Search the records for the string "Left" and return each line that has it.

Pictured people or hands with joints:
========================================================================

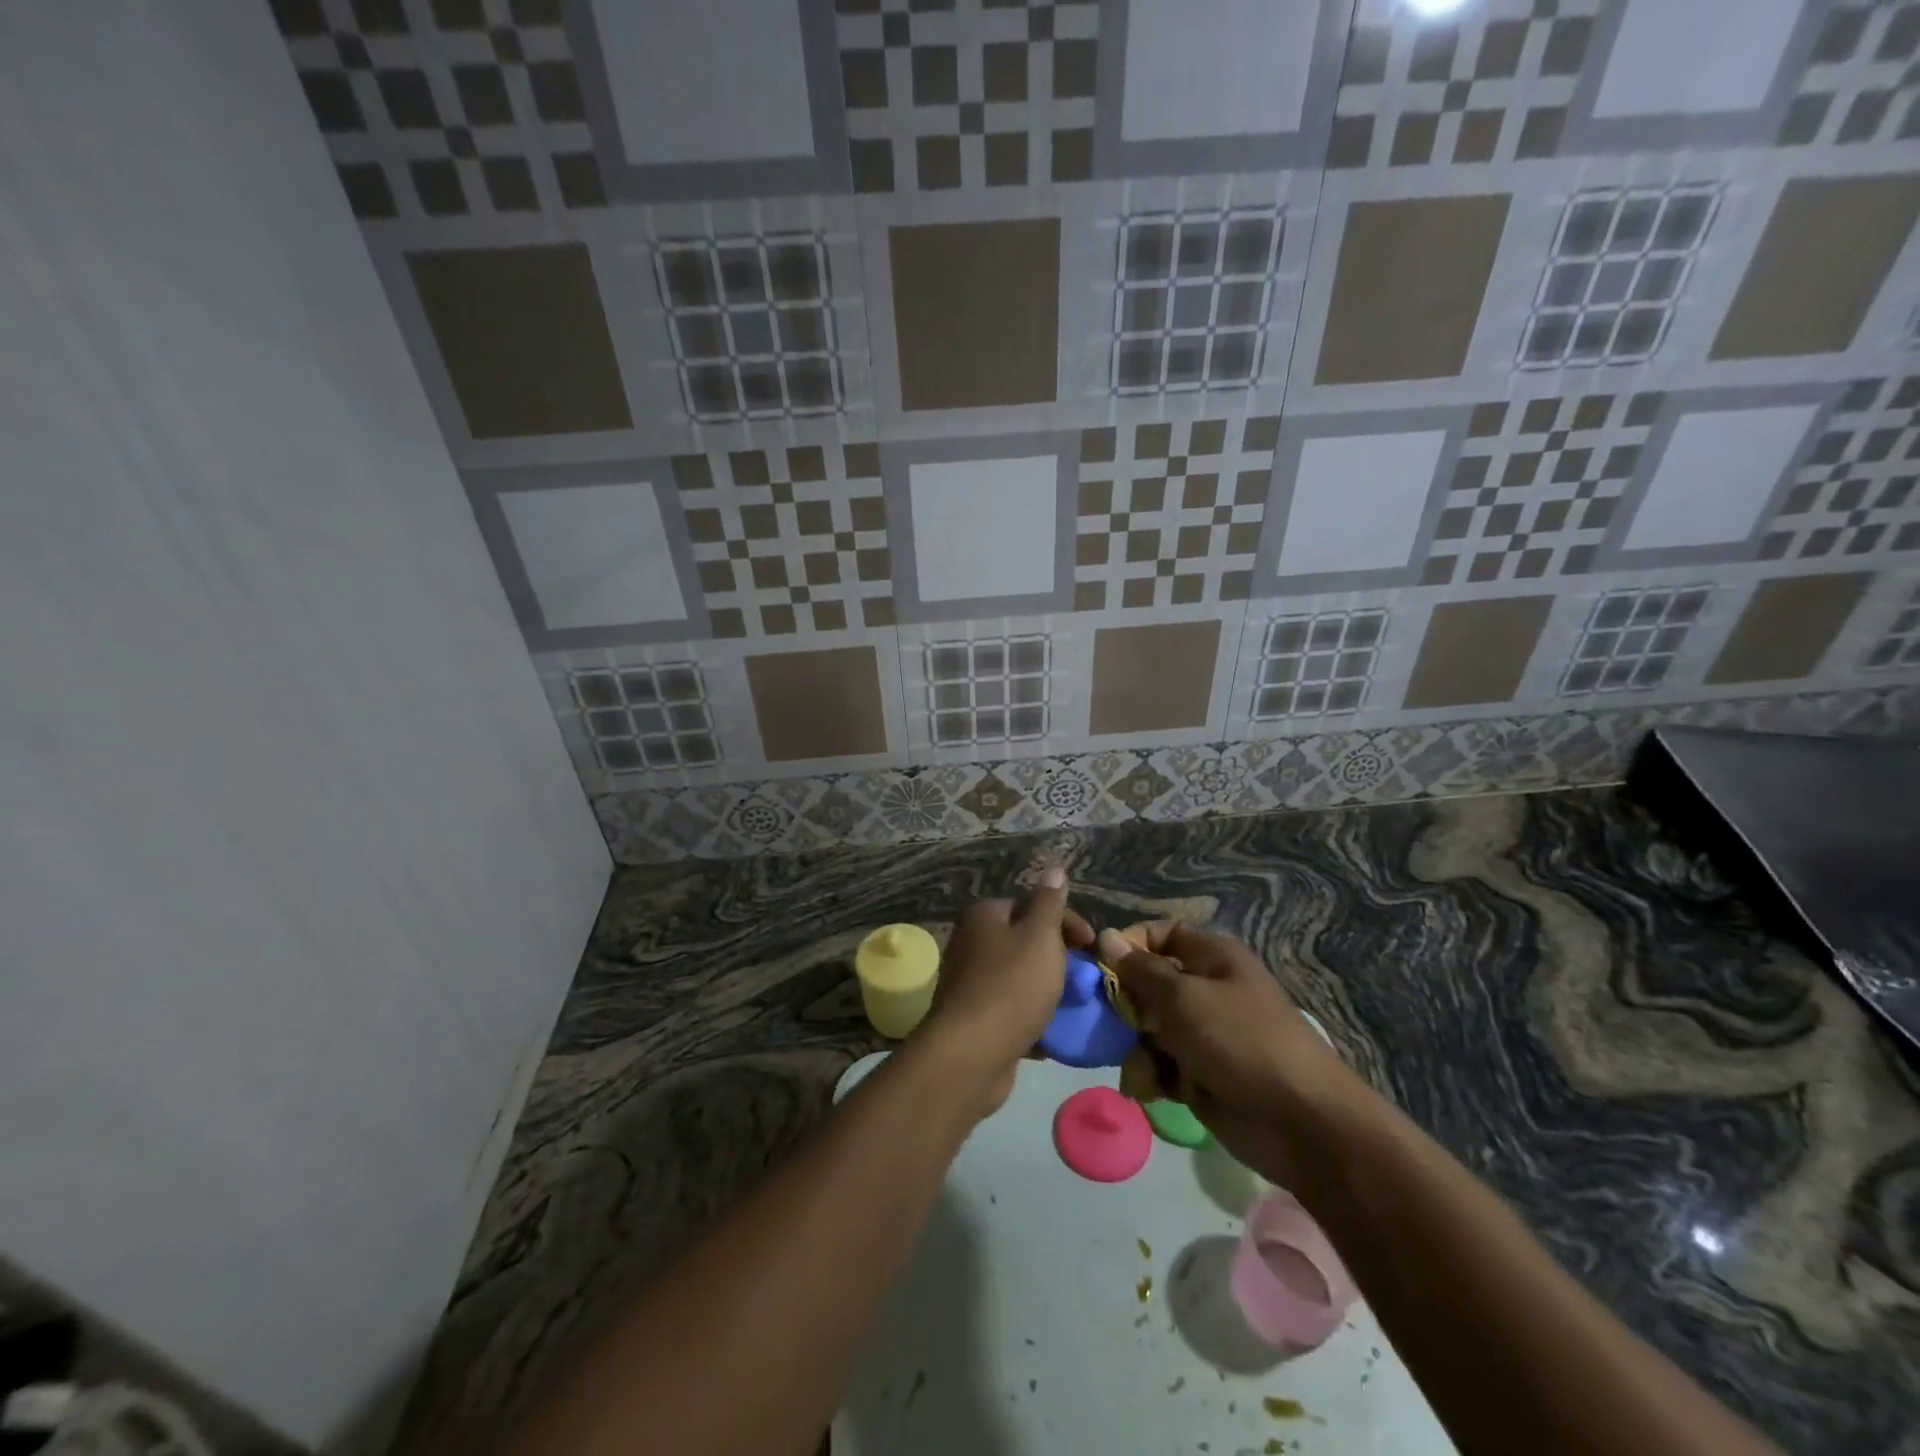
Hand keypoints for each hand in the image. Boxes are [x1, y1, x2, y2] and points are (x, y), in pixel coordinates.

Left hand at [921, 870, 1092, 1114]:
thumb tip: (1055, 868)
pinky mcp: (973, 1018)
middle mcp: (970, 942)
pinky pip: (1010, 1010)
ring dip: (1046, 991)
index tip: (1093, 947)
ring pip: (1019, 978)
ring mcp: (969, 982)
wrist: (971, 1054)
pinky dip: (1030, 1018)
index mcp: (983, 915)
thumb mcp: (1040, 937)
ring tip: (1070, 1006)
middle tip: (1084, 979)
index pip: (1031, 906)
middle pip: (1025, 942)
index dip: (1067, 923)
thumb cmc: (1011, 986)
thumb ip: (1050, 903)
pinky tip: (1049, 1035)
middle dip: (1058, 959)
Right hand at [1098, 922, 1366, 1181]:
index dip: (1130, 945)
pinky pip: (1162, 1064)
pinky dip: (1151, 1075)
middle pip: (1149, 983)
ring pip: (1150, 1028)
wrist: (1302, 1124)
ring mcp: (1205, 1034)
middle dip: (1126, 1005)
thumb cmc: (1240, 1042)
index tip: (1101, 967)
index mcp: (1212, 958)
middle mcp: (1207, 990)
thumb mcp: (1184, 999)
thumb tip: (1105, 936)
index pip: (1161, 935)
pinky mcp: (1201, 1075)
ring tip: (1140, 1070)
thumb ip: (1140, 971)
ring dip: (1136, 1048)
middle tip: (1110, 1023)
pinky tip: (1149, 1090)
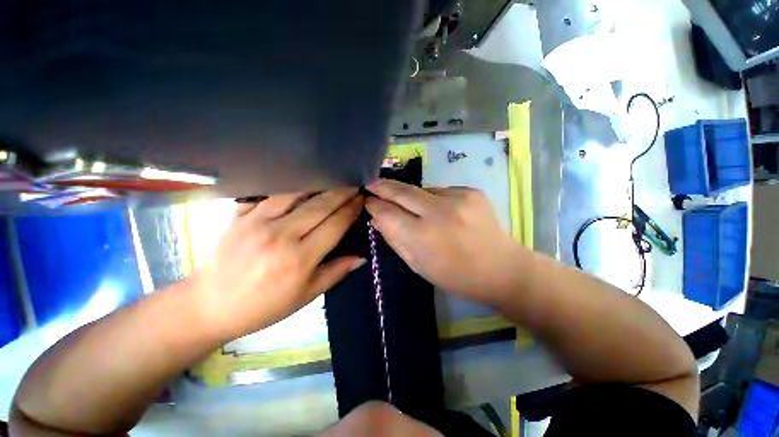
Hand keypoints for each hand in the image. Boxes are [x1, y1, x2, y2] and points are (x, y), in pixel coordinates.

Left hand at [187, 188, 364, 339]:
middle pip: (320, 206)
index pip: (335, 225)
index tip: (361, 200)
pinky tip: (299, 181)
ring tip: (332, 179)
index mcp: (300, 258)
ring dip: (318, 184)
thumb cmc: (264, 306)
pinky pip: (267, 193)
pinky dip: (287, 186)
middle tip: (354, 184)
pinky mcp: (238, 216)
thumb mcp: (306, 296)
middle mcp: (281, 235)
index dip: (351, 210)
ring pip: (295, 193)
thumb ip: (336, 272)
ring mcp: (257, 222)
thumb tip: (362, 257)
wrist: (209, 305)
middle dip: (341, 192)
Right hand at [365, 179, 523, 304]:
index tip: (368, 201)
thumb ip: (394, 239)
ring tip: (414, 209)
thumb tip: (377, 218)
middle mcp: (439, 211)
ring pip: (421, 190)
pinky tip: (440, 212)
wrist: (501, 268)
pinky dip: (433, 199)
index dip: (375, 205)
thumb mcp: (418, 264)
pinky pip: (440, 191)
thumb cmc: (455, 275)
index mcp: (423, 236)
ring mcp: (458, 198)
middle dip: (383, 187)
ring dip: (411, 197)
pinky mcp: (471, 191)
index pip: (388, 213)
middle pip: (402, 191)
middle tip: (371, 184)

========================================================================

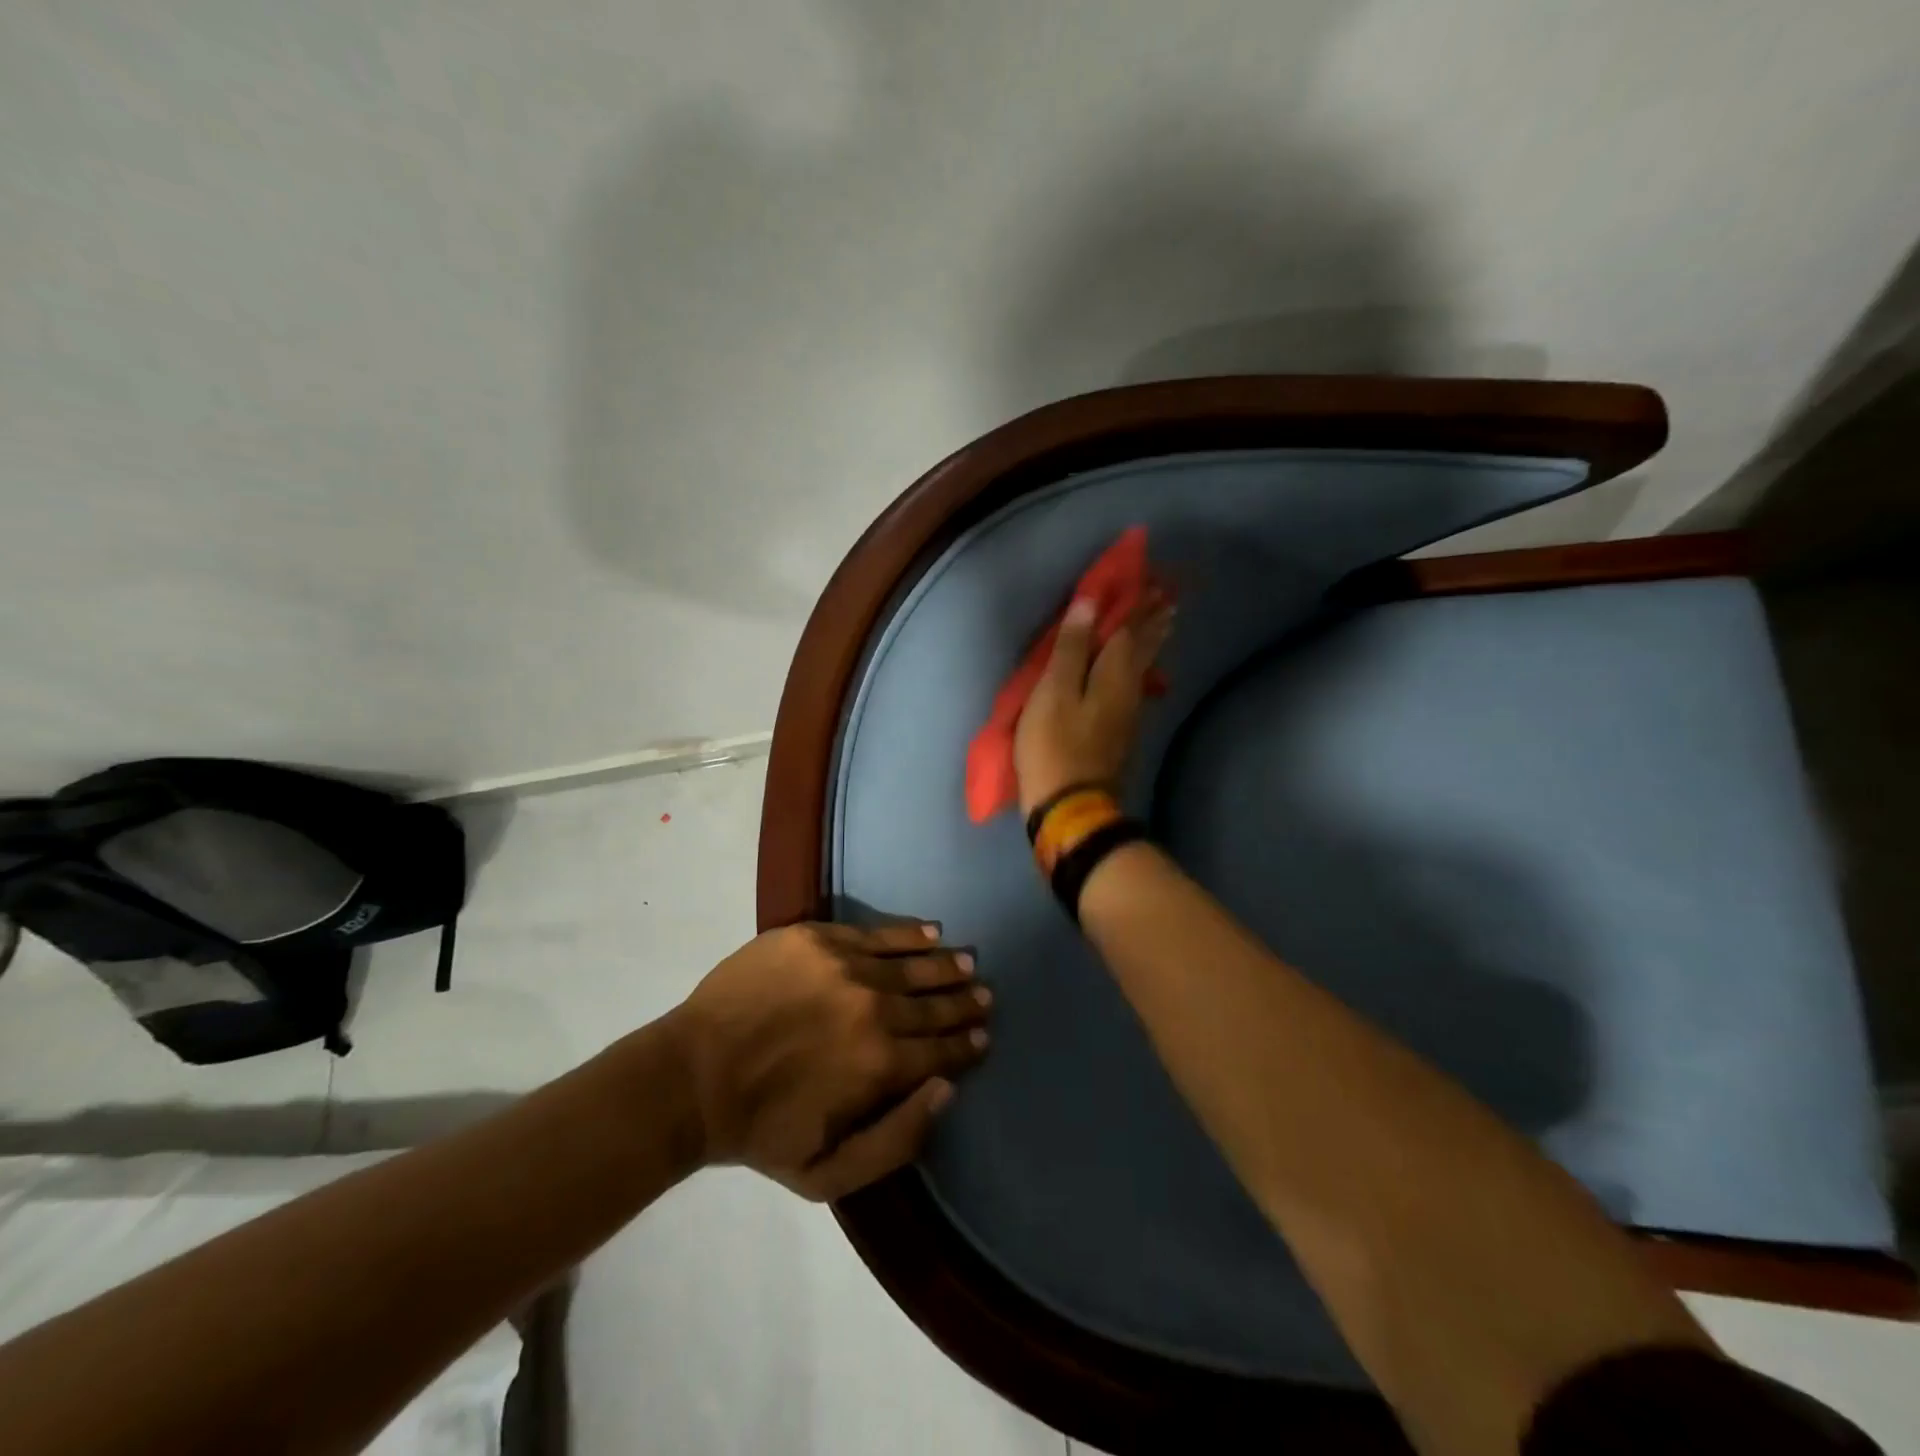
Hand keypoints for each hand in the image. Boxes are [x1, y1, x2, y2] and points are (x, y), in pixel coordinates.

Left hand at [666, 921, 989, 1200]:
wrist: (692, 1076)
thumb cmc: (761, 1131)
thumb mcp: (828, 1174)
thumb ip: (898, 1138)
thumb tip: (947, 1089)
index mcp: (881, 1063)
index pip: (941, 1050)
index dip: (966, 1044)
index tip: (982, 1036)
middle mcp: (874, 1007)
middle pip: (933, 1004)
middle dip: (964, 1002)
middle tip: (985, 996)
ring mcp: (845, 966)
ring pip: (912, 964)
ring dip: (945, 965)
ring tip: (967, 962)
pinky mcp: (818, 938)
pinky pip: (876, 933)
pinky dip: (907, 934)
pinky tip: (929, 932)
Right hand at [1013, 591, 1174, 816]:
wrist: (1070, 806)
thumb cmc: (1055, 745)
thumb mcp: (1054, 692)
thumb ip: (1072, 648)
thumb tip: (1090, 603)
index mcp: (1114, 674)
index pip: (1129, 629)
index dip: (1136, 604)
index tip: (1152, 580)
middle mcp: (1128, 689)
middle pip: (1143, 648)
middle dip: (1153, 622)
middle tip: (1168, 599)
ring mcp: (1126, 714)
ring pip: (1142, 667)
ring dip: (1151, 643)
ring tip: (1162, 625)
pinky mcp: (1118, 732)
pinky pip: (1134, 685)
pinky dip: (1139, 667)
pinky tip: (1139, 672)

========================================================================

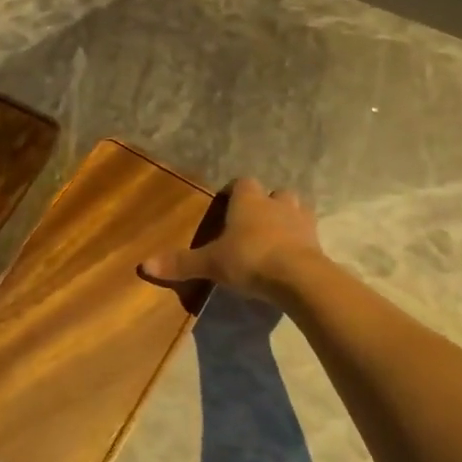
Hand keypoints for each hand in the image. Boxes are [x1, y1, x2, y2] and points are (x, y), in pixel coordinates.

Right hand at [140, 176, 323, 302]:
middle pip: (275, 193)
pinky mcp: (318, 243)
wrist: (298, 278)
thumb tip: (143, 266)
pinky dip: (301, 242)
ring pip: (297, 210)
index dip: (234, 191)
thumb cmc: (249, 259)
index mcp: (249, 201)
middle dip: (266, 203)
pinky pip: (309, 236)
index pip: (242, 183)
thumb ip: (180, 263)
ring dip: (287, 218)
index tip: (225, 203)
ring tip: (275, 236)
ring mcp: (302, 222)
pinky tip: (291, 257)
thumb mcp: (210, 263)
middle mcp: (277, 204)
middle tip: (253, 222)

========================================================================

◆ **RESPONSE BOX**:
Left hand at [921, 870, 1092, 1114]:
Left hand at [187, 188, 364, 339]:
Left hand at [666, 921, 989, 1200]:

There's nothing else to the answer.